I'm joking here (I think you need to ditch him and move you and your two kids back to your lovely home, not try and keep "the family" together no matter what), but why not tell him you'll sell your house, replenish the personal savings you lost whilst on maternity leave, add to those savings what you've lost by going 50/50 when your salaries are 66/33 for however long, then say that what's left needs matching by his savings, then you'll go ahead and buy a house with him, alongside splitting finances going forward equally based on your salaries.

Then watch his reaction.

Shinyandnew1 · 29/06/2025 20:18

it does irk me to to think that my now DP feels entitled to that money for a deposit-

That would more than 'irk' me. Do you not feel like he sees you as a cash cow?? Does that not bother you?

Hankunamatata · 29/06/2025 20:26

Is it an attached garage with door into the house?
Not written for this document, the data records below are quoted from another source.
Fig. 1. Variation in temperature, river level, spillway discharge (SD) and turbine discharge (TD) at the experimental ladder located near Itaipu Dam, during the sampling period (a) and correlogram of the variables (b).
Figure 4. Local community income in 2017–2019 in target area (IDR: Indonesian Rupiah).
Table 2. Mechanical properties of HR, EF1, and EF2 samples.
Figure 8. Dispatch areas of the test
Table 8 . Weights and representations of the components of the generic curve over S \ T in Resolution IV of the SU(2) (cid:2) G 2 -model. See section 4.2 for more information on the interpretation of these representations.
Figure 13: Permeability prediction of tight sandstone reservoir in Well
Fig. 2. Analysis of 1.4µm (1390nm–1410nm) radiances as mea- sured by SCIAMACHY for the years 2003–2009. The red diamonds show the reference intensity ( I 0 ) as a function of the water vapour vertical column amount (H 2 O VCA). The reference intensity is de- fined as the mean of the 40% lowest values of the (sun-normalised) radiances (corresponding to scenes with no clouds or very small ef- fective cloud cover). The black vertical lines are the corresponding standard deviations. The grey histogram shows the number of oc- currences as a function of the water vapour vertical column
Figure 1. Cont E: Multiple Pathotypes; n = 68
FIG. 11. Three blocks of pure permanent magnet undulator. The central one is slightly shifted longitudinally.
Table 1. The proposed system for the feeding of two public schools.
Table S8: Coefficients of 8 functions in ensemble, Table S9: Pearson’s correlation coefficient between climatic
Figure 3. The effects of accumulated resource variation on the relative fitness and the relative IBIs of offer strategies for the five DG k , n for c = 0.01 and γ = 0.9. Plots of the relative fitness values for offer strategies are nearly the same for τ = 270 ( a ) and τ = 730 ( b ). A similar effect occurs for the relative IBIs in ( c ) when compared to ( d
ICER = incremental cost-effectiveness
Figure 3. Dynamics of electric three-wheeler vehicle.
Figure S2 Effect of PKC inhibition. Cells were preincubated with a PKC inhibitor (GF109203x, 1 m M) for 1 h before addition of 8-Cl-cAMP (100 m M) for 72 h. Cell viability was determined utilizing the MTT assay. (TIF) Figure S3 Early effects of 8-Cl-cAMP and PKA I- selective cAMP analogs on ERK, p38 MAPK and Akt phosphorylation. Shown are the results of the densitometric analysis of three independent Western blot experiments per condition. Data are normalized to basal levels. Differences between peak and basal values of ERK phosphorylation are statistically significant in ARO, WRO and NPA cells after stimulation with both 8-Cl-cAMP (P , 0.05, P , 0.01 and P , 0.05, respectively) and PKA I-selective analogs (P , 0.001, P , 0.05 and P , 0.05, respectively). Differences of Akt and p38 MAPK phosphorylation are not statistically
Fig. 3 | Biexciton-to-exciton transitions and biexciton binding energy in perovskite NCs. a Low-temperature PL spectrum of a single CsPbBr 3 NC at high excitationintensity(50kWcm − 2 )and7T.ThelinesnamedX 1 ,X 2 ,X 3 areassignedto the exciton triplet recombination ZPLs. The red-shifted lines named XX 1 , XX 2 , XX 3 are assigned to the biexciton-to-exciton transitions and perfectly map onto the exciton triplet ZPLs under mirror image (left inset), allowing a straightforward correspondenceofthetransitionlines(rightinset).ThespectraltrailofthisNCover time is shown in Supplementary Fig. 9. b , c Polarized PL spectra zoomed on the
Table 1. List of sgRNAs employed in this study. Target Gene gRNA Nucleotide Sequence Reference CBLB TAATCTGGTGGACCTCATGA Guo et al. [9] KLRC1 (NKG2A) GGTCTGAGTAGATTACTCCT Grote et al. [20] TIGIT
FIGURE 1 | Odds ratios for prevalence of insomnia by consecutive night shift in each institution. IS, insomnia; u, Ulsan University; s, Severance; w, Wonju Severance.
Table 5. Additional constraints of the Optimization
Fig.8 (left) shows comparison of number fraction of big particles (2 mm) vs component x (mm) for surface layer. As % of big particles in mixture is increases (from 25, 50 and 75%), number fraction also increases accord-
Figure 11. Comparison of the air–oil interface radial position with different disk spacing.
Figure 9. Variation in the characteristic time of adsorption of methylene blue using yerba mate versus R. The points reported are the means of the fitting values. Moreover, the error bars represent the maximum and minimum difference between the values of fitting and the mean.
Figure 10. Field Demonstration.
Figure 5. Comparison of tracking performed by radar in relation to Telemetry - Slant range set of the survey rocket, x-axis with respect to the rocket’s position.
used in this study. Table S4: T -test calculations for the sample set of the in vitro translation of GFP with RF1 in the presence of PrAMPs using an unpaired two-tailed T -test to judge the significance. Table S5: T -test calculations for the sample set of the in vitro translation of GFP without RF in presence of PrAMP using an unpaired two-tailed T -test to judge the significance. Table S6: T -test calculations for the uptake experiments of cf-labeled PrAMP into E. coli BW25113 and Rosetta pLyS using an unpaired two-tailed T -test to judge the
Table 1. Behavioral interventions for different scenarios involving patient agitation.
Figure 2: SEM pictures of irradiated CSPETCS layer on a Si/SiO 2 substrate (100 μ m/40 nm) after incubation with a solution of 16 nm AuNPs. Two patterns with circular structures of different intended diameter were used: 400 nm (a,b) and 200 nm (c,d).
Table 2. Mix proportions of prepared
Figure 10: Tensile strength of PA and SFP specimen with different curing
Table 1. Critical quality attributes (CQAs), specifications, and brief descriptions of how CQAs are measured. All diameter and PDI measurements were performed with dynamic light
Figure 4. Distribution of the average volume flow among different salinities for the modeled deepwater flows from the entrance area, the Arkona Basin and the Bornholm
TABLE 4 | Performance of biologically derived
I sa a decent job where they put up a boast wall about 6 foot in from garage door so made a little stage area when you opened the garage door woth blank wall. Then the room was behind the boast wall with door leading into the house

theonlygirl · 29/06/2025 20:32

I can't get past that he let you spend your savings while on Mat leave....with his child, when he earns more. This is disgusting. He's really landed on his feet hasn't he? I hope this thread is making you see him in a new light.

SereneHare · 29/06/2025 20:34

croydon15 · 29/06/2025 19:55

OP you don't mention your DSS age, if he lives with you half time it's not fair that he doesn't have his own space, he can't be expected to sleep on a sofa in the sitting room.

OP offered the third bedroom in her house. His father said no.

DorothyStorm · 29/06/2025 20:34

Moorside111 · 29/06/2025 19:20

My home was bought with my half of the equity from the marital home. So I don’t see my exH as still owning any of it
however, it could still be seen as money that I made with my exH- we bought the family house very young for a house of that size and made sacrifices to get it and keep it. We worked and at times it was hard- but paid off in the long run for us

it does irk me to to think that my now DP feels entitled to that money for a deposit- even being annoyed that my house isn’t sold and is stopping us from moving on

we’ve had a few arguments about this already where he’s insinuated that our problems stem from the fact we can’t buy a house because my house isn’t sold. Rather than we can’t buy a house because he doesn’t have a deposit

He feels entitled to your money.
He feels entitled to your children’s security.
He is making your life less secure, not more.